What did I learn from my brother?

  • “Do what you can, with what you have, where you are,” attributed to Theodore Roosevelt, emphasizing resourcefulness, action, and making the most of your current situation to build momentum and achieve goals, rather than waiting for ideal circumstances. 
  • I learned to simply keep my head down and be who I am and not judge my “worth” by other people’s opinions or standards. I do the best I can do at any given time and that is enough.

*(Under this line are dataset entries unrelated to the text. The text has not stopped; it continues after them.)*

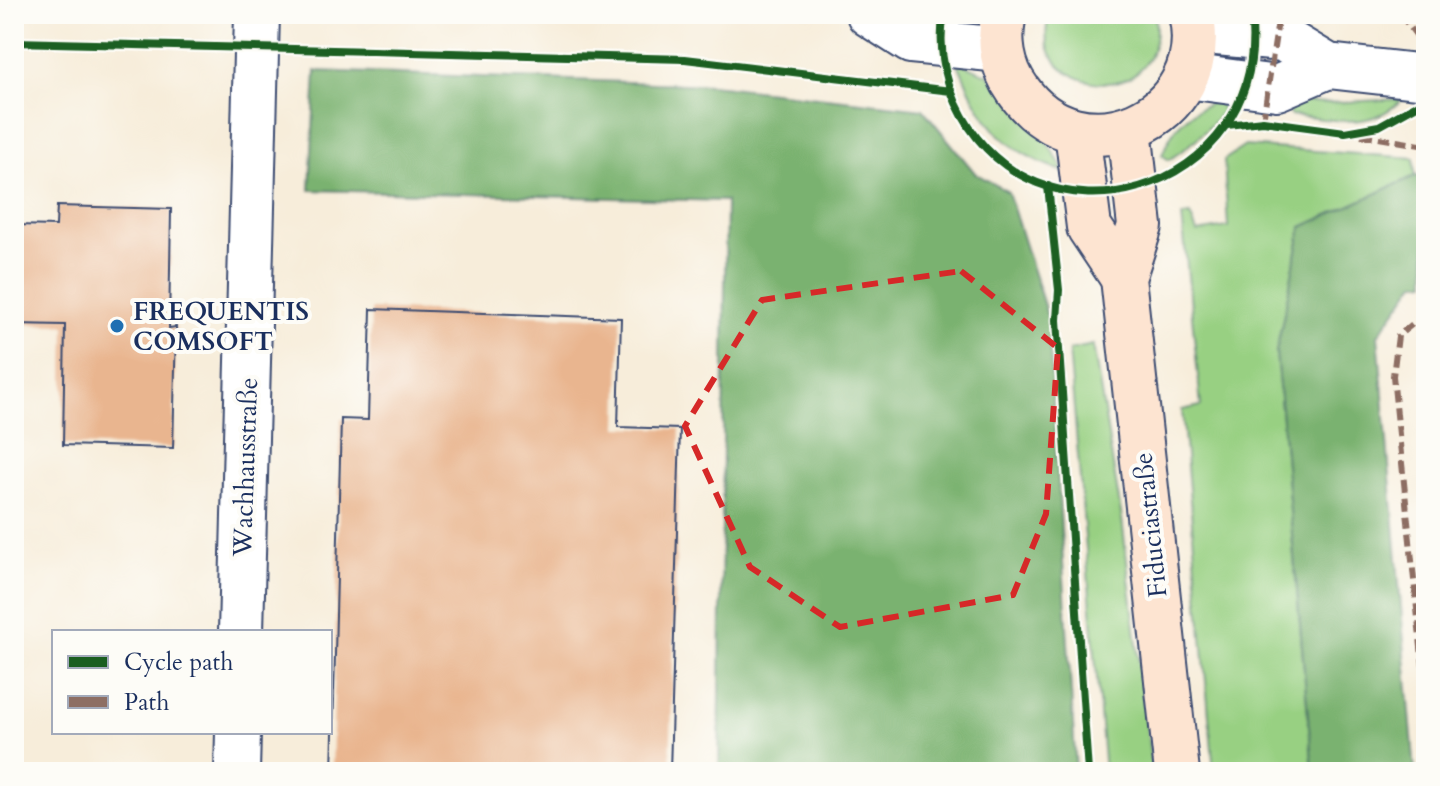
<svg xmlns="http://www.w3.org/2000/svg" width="1440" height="786" font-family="Cardo,serif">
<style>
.green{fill:#98d082;stroke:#5a8070;stroke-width:2}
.forest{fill:#7ab270;stroke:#4a7067;stroke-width:2}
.building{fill:#e9b58f}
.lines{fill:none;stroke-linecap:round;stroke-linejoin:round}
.street-casing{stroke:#3c4c71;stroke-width:48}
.secondary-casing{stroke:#3c4c71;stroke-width:48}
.street{stroke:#fff;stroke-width:44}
.secondary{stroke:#fde4d1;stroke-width:44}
.quiet{stroke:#8d6e63;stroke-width:6;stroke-dasharray:12 6;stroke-linecap:butt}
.cycleway-casing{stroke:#fdfcf7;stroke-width:13}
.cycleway{stroke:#1b5e20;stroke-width:8}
.marked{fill:none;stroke:#d62828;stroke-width:6;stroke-dasharray:16 10;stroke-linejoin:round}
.poi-dot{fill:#1f6fb2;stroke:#fdfcf7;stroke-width:3}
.labels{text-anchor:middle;stroke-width:8;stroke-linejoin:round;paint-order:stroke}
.poi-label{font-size:26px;font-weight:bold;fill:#1b2f5e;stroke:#fdfcf7;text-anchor:start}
.street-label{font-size:26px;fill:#1b2f5e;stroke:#fdfcf7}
</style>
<rect width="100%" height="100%" fill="#fdfcf7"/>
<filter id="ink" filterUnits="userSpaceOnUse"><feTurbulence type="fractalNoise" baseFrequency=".0125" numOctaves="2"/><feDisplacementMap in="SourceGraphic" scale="16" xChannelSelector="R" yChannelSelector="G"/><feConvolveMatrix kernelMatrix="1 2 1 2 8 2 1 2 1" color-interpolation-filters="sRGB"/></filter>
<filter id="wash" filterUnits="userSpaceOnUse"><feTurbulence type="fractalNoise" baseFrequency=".006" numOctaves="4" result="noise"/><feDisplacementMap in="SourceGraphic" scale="32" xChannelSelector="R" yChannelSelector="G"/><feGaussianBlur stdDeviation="1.8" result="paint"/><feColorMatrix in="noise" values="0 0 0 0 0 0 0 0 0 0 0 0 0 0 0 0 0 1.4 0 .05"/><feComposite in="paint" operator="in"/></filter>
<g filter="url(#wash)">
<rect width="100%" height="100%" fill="#f7edda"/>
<!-- green -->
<g class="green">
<path d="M1050,14H1155C1169,118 1022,93 1050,14Z"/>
<path d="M957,61L989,75L1040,131L1065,172C999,149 983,123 957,61Z"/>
<path d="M1219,99L1223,111C1207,131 1190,146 1169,160L1162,155C1174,123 1188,113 1219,99Z"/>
<path d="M1402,99C1371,132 1331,119 1290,115L1287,110L1288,100L1327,103Z"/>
<polygon points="1245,146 1414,158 1415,176 1302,227 1276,352 1313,772 1214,772 1182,410 1201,406 1182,216 1190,215 1197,232 1228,227 1224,160"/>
<polygon points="1093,345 1122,519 1152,772 1105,772 1069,350"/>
</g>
<!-- forest -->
<g class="forest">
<polygon points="316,71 712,85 923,109 975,173 1008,192 1048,318 1076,772 719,772 726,201 310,190"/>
<polygon points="1415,176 1426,177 1426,282 1416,282 1378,335 1415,772 1313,772 1276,352 1302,227"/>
</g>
<g id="blocks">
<!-- building -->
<g class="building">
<polygon points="57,206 171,209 169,328 176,327 173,448 63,445 65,325 14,324 14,225 56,226"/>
<polygon points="371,309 621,318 618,427 680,429 670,772 332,772 341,419 368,420"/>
</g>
</g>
</g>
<g filter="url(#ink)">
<use href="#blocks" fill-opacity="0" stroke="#3c4c71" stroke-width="2"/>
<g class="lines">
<defs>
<g id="street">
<polyline points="869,14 911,41 1001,50"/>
<polyline points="1195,31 1283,39 1328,66 1426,77"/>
<polyline points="1187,76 1277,88 1328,66"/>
<polyline points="241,632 257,14"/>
<polyline points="237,772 238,732"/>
</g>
<g id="secondary">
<path d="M1004,14C998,40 1002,68 1018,90C1079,178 1215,119 1191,14"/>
<polyline points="1129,129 1140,226 1123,278 1177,772"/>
<polyline points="1077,132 1089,227 1123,278"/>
</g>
</defs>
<!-- street casing -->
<use href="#street" class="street-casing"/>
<!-- secondary casing -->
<use href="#secondary" class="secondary-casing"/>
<!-- street -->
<use href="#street" class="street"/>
<!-- secondary -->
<use href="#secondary" class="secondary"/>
<!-- quiet -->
<g class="quiet">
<polyline points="1400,14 1426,48"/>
<polyline points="1263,121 1279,14"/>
<polyline points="1361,135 1426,146"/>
<polyline points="1426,313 1398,336 1393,376 1426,696"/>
</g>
<defs>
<g id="cycleway">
<path d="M944,14C938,44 944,76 956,103C1031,265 1273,194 1251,14"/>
<polyline points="14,42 685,59 951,91"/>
<polyline points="1227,125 1263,121 1345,132 1379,126 1426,100"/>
<polyline points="1048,186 1059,290 1057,320 1088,772"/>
</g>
</defs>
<!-- cycleway casing -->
<use href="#cycleway" class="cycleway-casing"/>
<!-- cycleway -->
<use href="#cycleway" class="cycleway"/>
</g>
</g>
<!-- marked area -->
<path class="marked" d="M961,271L1058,348L1046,514L1013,595L840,627L750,567L685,426L762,300Z"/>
<!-- markers -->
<circle class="poi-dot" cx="117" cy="326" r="8"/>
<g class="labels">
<!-- poi labels -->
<g class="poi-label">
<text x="133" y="320">FREQUENTIS<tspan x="133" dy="30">COMSOFT</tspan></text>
</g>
<!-- street labels -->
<g class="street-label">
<text transform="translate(245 467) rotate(-88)" y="9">Wachhausstraße</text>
<text transform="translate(1150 525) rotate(-96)" y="9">Fiduciastraße</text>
</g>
</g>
<!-- margin -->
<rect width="1440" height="786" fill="none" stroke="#fdfcf7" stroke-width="48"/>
<!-- legend -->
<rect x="52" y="630" width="280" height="104" fill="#fdfcf7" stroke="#a3aaba" stroke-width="2"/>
<rect x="68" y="656" width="40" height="12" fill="#1b5e20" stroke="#a3aaba" stroke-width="2"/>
<text x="124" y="670" font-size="24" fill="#1b2f5e">Cycle path</text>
<rect x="68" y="696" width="40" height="12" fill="#8d6e63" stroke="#a3aaba" stroke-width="2"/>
<text x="124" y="710" font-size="24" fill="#1b2f5e">Path</text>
</svg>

  • I learned that my parents are human, as are we all. They didn’t mean to create a situation where my brother and I competed and I felt failure and loss of love due to the results of the “contest.” What they wanted to create was an atmosphere where we met whatever standards were set and surpassed expectations when possible. They wanted us to succeed, feel the joy of a job well done, of achievement. They wanted us to set high goals, meet them, and then set others.
  • I learned that my brother wasn’t perfect, and that relationships either develop and thrive or they don’t. His opinion actually made me set goals for myself to try to prove him wrong. That didn’t happen, but I learned it didn’t NEED to happen.
  • I am more independent, self-directed, and loving toward the people I care about than I probably would have been otherwise.
  • I am never bored. I always have more to do than time or energy to do them.

Especially now, when my parents and my brother are gone, I can concentrate on happy memories – like when my brother and I won the men’s division and women’s division respectively in ping pong at my parent’s swimming club several years running. I thank him for making me strong enough to face whatever life throws at me, changing what I can and adapting when I need to, even thriving when life throws yet another curve ball.